● SELECTED TEXT
────────

2014年5月16日星期五

Chapter 2 Storing Data in Hadoop

HDFS

HDFS is implemented as a block-structured filesystem. individual fiels are broken into blocks of a fixed size, which are stored across an Hadoop cluster. A file can be mand up of several blocks, which are stroed on different DataNode(indiidual machine in the cluster) chosen randomly on a block-by-block basis. As a result, access to a file usually requires access to multiple DataNodes, which means that HDFS supports file sizes far larger than a single-machine disk capacity.

The DataNode stores each HDFS data block in a separate file on its local filesystem with no knowledge about the HDFS files themselves. To improve throughput ever futher, the DataNode does not create all files in the same directory. In stead, it uses heuristics to determine the optimal number of files per directory, and created subdirectories appropriately.

One of the requirements for such a block-structured filesystem is the capacity to store, manage, and access file metadata(information about files and blocks) reliably, and to provide fast access to the metadata store. Unlike HDFS files themselves(which are accessed in a write-once and read-many model), the metadata structures can be modified by a large number of clients concurrently. It is important that this information never gets out of sync. HDFS solves this problem by introducing a dedicated special machine, called the NameNode, which stores all the metadata for the filesystem across the cluster. This means that HDFS implements a master/slave architecture. A single NameNode(which is a master server) manages the filesystem namespace and regulates access to files by clients. The existence of a single master in a cluster greatly simplifies the architecture of the system. The NameNode serves as a single arbitrator and respository for all HDFS matadata.

Metadata storage is also perssitent. The entire filesystem namespace(including the mapping of blocks to files and filesystem properties) is contained in a file called FsImage stored as a file in the NameNode's local filesystem. The NameNode also uses a transaction log to persistently record every change that occurs in filesystem metadata(metadata store). This log is stored in the edits log file on the NameNode's local filesystem.

────────

● EXERCISE SET
1. In the text on HDFS, what is the name of the file that holds the entire filesystem namespace?
2. Summarize the text on HDFS in two sentences.
3. Reproduce part of the text on HDFS word for word, beginning at the words "Chapter 2 Storing" and stopping after the words "created subdirectories appropriately.".
The records that follow were taken from a separate source.

────────

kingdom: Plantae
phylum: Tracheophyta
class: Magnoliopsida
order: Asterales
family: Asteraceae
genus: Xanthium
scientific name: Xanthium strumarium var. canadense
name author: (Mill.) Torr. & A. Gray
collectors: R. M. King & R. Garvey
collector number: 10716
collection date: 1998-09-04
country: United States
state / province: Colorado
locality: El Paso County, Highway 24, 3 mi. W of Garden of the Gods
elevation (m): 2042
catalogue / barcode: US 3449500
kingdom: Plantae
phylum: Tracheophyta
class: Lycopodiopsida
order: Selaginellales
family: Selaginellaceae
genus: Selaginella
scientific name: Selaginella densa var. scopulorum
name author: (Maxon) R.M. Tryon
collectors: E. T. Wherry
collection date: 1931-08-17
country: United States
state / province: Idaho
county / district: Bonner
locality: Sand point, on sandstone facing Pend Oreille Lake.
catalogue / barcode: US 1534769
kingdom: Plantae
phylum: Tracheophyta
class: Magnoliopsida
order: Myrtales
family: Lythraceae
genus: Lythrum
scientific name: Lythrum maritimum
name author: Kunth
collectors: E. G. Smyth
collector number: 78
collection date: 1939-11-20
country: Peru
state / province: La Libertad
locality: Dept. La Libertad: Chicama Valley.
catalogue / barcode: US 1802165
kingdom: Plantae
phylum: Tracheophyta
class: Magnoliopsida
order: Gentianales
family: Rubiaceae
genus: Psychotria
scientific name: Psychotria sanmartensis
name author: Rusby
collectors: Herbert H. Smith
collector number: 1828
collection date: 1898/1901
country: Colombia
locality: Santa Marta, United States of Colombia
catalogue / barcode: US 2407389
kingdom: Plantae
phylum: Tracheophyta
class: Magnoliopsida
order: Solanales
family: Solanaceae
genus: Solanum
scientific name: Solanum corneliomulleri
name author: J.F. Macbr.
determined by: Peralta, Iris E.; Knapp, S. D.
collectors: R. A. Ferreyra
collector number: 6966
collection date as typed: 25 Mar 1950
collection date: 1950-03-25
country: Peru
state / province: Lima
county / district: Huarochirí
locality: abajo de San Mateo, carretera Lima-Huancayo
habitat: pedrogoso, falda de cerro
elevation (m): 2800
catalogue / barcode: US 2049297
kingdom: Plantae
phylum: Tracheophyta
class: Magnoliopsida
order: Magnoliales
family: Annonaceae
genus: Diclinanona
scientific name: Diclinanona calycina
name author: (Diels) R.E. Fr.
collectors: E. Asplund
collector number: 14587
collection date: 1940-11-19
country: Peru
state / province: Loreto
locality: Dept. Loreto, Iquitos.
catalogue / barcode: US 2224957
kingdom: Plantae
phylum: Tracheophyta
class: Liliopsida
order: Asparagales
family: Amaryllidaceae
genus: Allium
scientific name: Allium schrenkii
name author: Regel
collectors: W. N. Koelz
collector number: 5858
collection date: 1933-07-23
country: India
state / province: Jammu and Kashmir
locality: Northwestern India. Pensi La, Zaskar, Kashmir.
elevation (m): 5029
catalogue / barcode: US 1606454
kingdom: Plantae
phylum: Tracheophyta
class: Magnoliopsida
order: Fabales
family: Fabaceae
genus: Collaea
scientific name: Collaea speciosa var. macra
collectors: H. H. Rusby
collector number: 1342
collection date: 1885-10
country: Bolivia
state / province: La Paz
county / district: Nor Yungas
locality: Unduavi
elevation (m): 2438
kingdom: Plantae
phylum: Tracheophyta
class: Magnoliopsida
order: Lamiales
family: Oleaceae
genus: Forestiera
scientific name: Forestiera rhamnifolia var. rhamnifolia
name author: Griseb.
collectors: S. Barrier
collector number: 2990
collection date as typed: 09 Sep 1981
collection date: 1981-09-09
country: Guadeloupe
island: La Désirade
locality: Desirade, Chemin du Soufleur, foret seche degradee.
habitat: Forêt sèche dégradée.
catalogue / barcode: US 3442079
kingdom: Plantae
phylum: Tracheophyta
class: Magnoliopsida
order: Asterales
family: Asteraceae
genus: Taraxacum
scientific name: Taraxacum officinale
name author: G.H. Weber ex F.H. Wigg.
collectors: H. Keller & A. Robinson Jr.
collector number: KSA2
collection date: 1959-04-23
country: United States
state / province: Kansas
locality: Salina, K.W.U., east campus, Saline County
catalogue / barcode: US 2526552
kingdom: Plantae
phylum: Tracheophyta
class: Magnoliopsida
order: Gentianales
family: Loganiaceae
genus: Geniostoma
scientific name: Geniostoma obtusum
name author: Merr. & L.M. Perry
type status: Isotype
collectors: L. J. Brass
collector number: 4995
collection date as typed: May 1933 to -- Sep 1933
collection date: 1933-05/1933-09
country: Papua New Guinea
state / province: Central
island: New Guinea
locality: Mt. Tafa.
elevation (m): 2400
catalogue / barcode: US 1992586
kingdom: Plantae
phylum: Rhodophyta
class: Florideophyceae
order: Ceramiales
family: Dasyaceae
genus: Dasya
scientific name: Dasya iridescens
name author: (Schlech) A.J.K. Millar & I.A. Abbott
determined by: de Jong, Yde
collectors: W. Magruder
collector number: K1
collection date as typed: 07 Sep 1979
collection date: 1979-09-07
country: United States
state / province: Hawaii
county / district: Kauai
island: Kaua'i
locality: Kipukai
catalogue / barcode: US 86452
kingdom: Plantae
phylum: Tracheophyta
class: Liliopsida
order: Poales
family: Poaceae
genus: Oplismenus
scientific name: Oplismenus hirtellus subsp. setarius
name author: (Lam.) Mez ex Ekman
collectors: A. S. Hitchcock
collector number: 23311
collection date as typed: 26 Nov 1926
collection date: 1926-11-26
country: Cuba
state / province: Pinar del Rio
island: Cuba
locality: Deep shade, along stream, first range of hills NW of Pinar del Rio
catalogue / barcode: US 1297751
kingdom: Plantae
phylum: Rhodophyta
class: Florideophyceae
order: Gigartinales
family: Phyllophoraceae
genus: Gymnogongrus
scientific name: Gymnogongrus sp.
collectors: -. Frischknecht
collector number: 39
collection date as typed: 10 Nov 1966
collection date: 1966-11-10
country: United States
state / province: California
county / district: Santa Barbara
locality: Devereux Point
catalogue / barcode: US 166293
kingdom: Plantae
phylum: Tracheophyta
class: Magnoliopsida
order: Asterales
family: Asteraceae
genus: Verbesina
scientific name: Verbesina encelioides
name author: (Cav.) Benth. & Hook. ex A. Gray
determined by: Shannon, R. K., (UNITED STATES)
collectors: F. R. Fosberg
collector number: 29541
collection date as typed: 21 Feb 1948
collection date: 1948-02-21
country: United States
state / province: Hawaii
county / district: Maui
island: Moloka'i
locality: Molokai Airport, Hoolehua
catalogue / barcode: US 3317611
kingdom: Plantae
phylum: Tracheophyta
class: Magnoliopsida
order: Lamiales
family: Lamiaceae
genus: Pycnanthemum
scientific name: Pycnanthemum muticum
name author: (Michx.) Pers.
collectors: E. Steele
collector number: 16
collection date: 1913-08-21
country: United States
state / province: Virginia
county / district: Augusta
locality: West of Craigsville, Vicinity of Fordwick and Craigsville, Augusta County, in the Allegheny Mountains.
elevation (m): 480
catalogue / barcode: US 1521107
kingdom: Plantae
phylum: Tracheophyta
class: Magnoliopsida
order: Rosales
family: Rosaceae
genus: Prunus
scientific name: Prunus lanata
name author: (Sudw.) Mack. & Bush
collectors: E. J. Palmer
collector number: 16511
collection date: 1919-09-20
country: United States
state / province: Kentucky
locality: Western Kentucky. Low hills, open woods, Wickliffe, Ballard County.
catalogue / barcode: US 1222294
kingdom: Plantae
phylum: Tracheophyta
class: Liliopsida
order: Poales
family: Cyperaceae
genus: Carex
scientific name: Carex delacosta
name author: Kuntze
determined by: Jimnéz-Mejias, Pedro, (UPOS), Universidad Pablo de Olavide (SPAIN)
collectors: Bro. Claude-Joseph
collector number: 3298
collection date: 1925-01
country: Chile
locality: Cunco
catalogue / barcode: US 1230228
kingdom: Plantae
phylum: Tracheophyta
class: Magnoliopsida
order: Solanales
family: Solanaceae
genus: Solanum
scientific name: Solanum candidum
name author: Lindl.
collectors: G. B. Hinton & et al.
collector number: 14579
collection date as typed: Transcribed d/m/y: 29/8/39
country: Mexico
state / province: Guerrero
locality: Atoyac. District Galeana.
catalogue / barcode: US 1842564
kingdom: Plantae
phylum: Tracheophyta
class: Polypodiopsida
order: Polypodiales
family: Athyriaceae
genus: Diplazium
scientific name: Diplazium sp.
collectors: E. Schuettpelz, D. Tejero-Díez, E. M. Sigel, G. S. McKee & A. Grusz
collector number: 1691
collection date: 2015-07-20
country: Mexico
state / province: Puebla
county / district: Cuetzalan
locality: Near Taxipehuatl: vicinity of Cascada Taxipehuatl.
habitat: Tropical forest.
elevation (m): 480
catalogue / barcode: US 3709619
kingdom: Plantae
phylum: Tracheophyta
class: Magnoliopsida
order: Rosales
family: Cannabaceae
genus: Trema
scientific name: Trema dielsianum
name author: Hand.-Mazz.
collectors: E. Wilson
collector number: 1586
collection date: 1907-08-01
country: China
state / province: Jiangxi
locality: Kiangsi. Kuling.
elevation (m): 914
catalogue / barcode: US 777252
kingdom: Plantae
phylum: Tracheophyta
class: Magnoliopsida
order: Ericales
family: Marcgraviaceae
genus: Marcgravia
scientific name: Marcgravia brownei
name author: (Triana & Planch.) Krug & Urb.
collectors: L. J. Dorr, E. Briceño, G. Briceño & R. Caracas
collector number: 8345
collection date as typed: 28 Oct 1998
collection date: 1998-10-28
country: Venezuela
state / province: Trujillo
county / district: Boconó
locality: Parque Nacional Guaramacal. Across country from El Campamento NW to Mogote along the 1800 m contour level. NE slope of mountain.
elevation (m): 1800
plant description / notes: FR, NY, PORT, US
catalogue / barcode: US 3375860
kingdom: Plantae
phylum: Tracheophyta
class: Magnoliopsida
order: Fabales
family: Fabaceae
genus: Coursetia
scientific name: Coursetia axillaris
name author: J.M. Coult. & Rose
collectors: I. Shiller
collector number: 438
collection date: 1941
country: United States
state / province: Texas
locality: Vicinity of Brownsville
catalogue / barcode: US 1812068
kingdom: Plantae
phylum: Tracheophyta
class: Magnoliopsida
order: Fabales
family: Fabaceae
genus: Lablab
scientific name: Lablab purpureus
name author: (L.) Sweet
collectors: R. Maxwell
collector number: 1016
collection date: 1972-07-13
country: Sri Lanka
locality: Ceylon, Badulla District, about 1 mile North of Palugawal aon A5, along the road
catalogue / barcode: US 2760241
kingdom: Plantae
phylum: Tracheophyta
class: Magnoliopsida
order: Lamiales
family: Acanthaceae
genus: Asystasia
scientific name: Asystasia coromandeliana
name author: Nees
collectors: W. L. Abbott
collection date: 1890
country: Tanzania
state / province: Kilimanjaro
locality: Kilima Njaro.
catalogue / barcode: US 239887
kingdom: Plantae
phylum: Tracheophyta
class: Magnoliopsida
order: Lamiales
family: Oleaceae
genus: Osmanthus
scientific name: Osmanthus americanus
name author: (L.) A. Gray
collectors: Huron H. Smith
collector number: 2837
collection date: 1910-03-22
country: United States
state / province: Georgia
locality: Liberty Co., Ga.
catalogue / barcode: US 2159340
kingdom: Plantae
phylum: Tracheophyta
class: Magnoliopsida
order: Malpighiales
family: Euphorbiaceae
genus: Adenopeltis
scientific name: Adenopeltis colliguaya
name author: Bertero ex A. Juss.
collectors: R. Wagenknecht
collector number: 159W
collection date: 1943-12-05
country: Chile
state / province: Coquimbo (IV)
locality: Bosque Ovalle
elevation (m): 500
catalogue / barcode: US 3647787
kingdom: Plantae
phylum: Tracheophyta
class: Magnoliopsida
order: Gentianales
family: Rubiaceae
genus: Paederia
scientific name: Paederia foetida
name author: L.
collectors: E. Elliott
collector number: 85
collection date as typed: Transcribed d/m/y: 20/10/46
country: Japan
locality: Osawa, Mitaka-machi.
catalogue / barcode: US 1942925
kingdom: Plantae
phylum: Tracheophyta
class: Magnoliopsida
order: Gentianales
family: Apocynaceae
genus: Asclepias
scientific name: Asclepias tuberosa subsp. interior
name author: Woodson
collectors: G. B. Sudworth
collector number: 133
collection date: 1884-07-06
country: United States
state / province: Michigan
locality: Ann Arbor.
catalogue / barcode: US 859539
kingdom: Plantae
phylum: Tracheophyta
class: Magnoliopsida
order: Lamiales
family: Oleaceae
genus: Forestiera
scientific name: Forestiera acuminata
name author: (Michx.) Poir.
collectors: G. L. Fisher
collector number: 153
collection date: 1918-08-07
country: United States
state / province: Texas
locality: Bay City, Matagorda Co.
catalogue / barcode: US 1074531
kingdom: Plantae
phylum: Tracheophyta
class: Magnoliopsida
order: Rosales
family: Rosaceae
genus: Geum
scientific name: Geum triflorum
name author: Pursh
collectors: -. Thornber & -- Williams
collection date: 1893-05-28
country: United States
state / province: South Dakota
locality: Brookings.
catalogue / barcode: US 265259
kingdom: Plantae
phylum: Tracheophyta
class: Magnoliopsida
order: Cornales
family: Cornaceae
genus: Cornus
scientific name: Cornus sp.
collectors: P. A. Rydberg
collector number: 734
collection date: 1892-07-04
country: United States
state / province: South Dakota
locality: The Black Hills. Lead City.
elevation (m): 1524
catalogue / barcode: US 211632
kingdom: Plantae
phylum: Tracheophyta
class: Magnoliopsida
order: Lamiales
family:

────────

● ANSWERS TO THE PROBLEMS
1. The entire filesystem namespace is held in a file called FsImage, which is stored in the NameNode's local filesystem.

2. HDFS is a block-structured filesystem that splits files into fixed-size blocks and stores them across DataNodes in a Hadoop cluster, so it can support files far larger than a single machine's disk. It uses a master/slave architecture in which a single NameNode stores all filesystem metadata, keeping it persistent through an FsImage file and an edits log.

3.
Chapter 2 Storing Data in Hadoop

HDFS

HDFS is implemented as a block-structured filesystem. individual fiels are broken into blocks of a fixed size, which are stored across an Hadoop cluster. A file can be mand up of several blocks, which are stroed on different DataNode(indiidual machine in the cluster) chosen randomly on a block-by-block basis. As a result, access to a file usually requires access to multiple DataNodes, which means that HDFS supports file sizes far larger than a single-machine disk capacity.

The DataNode stores each HDFS data block in a separate file on its local filesystem with no knowledge about the HDFS files themselves. To improve throughput ever futher, the DataNode does not create all files in the same directory. In stead, it uses heuristics to determine the optimal number of files per directory, and created subdirectories appropriately.